**What the task requires**
In the passage on the Battle of Sidi Brahim below, reproduce everything from "The Battle of" down to "Regiment of Hussars.", keeping each word and punctuation mark unchanged.

**Exercise text**
- - - -

The Battle of Sidi Brahim was a battle at Sidi Brahim in French Algeria between the troops of Abdelkader El Djezairi and French troops under Lieutenant-Colonel Lucien de Montagnac from 22 to 25 September 1845. The French force was made up of the light infantry troops of the 8th Infantry Battalion and the second squadron of the 2nd Regiment of Hussars.

Battle
The encounter was unplanned and poorly commanded by Montagnac, and went badly for the French troops. After a first encounter, the French's numbers were reduced from 450 to 82 chasseurs and hussars against hundreds of Algerians (Abd-el-Qader's never massed more than ca. 500 horsemen for pitched battle). Cornered, the chasseurs of the carabinier company took refuge in a marabout, from which they repulsed all assaults. After a siege lasting many days, without food or water and short of munitions, they were reduced to cutting up their musket balls in order to keep firing. Emir Abdelkader captured captain adjutant major Dutertre and taken under guard to the front of the marabout to demand the chasseurs' surrender, but instead used his time there to exhort the survivors to fight to the death, for which Abdelkader beheaded him. Abdelkader then demanded that the French bugler (Guillaume Rolland) sound the retreat, but he instead sounded the charge, whilst one chasseur replied to another of Abdelkader's other demands for their surrender with the word, Merde! (Shit). (in reference to Cambronne's answer at Waterloo). When the remaining 80 survivors completely ran out of munitions, they managed to break through the enemy lines with a bayonet charge, but only 16 of them managed to rejoin the French lines (5 of which died some days later). Among the dead was Montagnac himself. The remains of the soldiers killed at Sidi Brahim were gathered at Djemmaa Ghazaouet in the "Tombeau des Braves" then reburied at the Musée des Chasseurs at the old fort in Vincennes in 1965.

- - - -

**Information supplied**

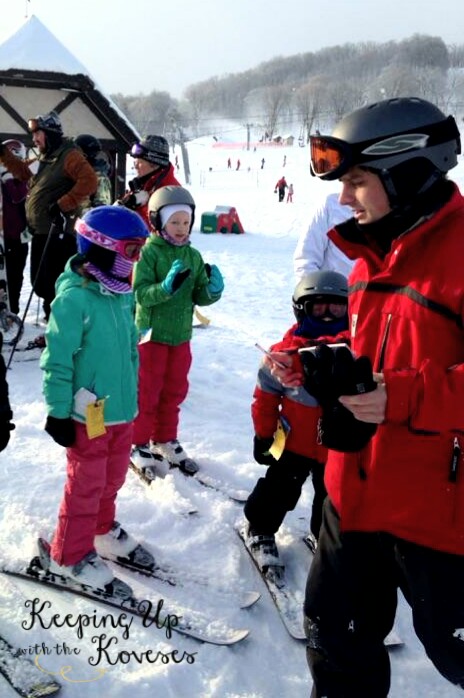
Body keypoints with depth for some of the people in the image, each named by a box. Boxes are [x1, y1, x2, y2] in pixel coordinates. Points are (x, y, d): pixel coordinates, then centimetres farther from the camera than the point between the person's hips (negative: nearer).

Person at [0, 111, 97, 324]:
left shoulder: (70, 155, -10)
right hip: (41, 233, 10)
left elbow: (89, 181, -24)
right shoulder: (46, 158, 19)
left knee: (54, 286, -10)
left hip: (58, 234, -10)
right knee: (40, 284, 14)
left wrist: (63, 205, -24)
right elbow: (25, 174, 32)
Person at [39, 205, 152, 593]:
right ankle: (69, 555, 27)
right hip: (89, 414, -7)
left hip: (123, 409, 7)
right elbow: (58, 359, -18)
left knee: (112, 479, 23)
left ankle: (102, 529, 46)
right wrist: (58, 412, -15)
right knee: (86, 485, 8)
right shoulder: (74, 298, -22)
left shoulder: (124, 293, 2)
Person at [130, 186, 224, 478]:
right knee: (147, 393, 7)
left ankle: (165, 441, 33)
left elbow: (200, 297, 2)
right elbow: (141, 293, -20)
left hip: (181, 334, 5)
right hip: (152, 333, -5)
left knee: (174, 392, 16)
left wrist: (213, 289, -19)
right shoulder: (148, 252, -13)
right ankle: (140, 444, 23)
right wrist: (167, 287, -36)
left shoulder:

- - - -

**Exercise solution**
The Battle of Sidi Brahim was a battle at Sidi Brahim in French Algeria between the troops of Abdelkader El Djezairi and French troops under Lieutenant-Colonel Lucien de Montagnac from 22 to 25 September 1845. The French force was made up of the light infantry troops of the 8th Infantry Battalion and the second squadron of the 2nd Regiment of Hussars.